Yahoo! strives to provide the best search experience on the Web by directing searchers to high-quality and relevant web content in response to a search query.
Pages Yahoo! Wants Included in Its Index
Original and unique content of genuine value
What Yahoo! Considers Unwanted
Pages that harm accuracy, diversity or relevance of search results
Pages that have substantially the same content as other pages
Herein lies the problem. If Yahoo now currently bans or demotes a site's ranking OR if they have EVER done this - due to content that isn't unique and original, then they have applied their rules unevenly and with discrimination.
Take this as one example out of many: a search for 'stratosphere casino hotel and tower'. They appear in search results as follows:
PR = 1 (Stratosphere Casino Hotel & Tower, Las Vegas : Find reviews, prices, and availability on Yahoo!

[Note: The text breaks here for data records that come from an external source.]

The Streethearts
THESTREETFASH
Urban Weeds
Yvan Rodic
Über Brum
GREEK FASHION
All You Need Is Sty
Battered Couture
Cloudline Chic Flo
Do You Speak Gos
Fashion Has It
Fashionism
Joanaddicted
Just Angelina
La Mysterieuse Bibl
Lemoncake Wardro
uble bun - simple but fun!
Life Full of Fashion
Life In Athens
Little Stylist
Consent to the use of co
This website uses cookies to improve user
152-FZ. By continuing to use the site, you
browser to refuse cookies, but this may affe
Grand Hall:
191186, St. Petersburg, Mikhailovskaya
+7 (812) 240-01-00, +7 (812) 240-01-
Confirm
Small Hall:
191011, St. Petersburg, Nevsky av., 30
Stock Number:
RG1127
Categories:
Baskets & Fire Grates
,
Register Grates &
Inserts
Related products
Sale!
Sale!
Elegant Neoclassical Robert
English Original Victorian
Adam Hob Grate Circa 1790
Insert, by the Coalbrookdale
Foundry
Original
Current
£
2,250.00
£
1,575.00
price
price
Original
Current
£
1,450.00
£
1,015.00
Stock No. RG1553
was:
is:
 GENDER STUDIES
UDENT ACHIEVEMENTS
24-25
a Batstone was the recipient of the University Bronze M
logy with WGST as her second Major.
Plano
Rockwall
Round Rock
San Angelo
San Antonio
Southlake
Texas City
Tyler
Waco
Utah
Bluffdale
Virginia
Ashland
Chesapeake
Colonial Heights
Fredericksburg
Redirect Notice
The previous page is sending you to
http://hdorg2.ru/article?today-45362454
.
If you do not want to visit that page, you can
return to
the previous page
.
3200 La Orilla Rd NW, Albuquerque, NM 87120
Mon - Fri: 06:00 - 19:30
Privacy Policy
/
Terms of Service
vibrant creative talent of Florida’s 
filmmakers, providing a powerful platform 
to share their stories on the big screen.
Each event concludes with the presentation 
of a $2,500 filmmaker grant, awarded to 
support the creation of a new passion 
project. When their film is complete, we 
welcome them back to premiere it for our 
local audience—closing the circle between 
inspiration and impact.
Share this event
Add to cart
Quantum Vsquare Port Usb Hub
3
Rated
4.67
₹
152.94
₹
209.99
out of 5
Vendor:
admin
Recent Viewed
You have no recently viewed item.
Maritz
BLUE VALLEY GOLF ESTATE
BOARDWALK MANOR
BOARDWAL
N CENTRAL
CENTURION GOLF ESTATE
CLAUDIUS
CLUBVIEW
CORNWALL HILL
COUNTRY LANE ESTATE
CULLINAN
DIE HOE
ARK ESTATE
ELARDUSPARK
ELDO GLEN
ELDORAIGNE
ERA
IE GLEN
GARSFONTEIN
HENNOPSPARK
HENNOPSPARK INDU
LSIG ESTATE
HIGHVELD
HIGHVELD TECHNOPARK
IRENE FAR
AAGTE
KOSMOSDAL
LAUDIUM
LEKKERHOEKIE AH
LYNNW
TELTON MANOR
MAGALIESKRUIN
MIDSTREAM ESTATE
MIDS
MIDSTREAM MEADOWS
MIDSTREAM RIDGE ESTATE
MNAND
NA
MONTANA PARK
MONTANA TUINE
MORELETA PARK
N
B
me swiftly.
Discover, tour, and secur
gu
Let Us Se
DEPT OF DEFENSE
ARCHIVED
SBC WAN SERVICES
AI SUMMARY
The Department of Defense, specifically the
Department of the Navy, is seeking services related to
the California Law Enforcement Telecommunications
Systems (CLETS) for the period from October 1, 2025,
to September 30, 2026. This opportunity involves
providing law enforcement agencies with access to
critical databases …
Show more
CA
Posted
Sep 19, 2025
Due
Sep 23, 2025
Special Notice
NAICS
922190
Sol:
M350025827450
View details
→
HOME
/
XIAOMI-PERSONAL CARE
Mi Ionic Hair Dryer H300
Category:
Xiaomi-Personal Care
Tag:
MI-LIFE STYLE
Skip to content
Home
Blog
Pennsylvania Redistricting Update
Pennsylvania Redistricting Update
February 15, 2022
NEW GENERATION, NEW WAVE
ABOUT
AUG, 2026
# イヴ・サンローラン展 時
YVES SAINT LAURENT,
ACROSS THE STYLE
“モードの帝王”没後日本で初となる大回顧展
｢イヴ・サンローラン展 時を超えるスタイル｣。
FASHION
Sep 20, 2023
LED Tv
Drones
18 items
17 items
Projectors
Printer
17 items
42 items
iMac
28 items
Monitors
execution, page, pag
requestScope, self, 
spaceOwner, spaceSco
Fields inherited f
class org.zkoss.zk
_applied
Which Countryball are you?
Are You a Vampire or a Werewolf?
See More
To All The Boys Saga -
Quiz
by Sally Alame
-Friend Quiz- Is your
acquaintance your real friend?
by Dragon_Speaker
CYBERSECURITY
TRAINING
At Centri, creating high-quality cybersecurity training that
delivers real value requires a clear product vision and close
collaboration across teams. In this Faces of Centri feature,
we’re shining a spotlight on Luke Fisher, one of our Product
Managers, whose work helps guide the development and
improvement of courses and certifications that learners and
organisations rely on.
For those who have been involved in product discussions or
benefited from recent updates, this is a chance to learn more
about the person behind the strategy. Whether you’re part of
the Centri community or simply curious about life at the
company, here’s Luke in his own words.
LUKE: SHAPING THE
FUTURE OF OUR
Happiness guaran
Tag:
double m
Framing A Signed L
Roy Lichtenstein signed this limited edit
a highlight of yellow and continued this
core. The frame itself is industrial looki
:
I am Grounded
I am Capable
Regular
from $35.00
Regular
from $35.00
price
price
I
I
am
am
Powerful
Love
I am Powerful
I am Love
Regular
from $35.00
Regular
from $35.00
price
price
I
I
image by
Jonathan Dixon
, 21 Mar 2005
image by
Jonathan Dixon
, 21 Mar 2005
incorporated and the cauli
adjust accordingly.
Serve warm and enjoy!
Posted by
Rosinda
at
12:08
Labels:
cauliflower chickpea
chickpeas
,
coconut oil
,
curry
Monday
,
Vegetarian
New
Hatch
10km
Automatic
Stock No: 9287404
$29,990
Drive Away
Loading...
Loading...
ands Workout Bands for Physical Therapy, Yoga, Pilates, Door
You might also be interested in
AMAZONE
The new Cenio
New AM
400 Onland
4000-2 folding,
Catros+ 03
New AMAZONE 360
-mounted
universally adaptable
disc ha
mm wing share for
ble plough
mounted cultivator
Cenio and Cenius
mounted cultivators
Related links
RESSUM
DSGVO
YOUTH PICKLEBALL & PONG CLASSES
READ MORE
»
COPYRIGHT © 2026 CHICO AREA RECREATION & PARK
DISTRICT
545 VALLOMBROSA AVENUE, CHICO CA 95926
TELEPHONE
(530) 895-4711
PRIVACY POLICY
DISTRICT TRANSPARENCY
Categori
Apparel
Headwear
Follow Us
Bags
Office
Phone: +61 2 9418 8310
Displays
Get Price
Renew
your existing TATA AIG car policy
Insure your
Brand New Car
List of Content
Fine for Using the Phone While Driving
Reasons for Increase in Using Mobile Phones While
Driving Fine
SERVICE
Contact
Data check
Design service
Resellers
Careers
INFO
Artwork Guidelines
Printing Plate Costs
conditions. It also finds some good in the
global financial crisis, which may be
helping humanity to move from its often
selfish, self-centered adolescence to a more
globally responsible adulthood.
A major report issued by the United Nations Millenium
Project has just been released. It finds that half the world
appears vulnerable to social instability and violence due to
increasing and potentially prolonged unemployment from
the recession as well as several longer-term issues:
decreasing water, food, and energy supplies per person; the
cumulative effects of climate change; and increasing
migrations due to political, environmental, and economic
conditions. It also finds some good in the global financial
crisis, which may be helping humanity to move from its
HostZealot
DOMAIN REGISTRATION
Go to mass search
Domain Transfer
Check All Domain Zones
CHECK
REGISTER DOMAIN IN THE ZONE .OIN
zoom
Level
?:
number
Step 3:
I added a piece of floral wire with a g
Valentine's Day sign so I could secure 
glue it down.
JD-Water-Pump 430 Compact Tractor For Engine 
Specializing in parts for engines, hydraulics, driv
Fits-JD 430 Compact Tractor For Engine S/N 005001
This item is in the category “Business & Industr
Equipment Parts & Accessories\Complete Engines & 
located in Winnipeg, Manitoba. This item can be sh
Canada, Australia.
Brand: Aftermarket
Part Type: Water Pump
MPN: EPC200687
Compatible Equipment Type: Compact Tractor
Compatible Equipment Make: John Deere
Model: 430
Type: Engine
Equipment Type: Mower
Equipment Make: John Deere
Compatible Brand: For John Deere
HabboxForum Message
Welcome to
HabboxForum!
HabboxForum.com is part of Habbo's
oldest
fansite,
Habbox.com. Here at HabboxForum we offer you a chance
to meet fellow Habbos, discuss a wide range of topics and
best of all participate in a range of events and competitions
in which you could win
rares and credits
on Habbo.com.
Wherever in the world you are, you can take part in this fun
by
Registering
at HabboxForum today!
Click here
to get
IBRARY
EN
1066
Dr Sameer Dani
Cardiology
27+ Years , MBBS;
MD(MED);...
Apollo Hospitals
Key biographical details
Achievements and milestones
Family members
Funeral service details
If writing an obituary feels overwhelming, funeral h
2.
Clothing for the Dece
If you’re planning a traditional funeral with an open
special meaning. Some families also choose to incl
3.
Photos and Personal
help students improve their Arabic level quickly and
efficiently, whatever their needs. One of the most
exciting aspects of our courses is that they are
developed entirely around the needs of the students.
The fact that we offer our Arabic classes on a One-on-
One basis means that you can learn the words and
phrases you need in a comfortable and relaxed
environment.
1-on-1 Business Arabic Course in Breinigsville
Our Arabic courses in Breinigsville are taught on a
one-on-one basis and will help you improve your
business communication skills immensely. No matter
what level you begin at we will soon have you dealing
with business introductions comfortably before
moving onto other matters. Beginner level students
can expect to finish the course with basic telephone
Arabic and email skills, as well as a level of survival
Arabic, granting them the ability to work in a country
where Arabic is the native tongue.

Travel).
PR = 2 (Comprehensive hotel information, including descriptions, cost, availability, photos, reviews,maps, and nearby airports, attractions and restaurants for the Stratosphere Casino Hotel & Tower. ... Las Vegas - Stratosphere Casino Hotel & Tower. Hotel Guide > North America).
Each of these links takes you to the same results page, which is a short intro of text and photo that tons of other hotels.com / travelnow.com affiliates have on their pages. Then if you click on the more info link, you'll get the same hotels.com / travelnow.com datafeed / approved affiliate text that can be found all over the internet. The travel portion of their website certainly is a regurgigation of what you can commonly find on the net. Little extra fluff here and there like all the others. But the core of it is to sell the hotel space using affiliate content.
Hardly "Original and unique content of genuine value".
Certainly "Pages that harm accuracy, diversity or relevance of search results
Pages that have substantially the same content as other pages".
Diversity, unique, original, same content - these are the words/phrases that stand out when I read them. So, I still maintain that if Yahoo has EVER or NOW penalizes affiliate sites for their duplicity, then they stand very guilty.
It may be argued that Google penalized Searchking to preserve the integrity of its serps, whereas Yahoo might be penalizing sites to destroy the integrity of its serps for its financial gains.
Quite different issues.
Doesn't change the fact that the serps are an opinion, and thus may be protected as free speech.
However you want to slice it and dice it and attribute hidden meanings and motivations to their serps (while you're at it, why not blame the unseen hand of the Illuminati?), it's still an issue of Yahoo expressing their opinion.
Whether you like it or not is beside the point. Whether you feel it harms anyone is also beside the point.
So, I still maintain that if Yahoo has EVER or NOW penalizes affiliate sites for their duplicity, then they stand very guilty.
actually you seem to sugest that they actually take the time to read through the hundreds or thousands of pages on that type of site to see if its identical. A previous poster made the point that dmoz struggle to do that with 10,000 editors and just indexing the index page or selected sub pages. Unlikely that they really do that. I have mentiond before and i still believe that at best they get a general impression of your structure and made a quick judgement. If you look like all the rest then you will be deemed as being just like the rest, whether u are or not. As for Yahoo abiding by their own guidelines i think this has been demonstrated on several occasions not to be the case even though Tim has stated their urls go through the same filters. This opens up the question of how you are hand edited then since this appears to be the point at which evenhandiness goes out the window.
Doesn't change the fact that the serps are an opinion, and thus may be protected as free speech.
The judgement stated this was only a defence in absence of other factors that could well apply in other cases. The serps being an opinion is not an absolute defence. I would also question whether a site being removed totally from the serps is the same as the SK case. There is no display of relative merit in that case, it would also be far more straightforward to demonstrate the loss caused.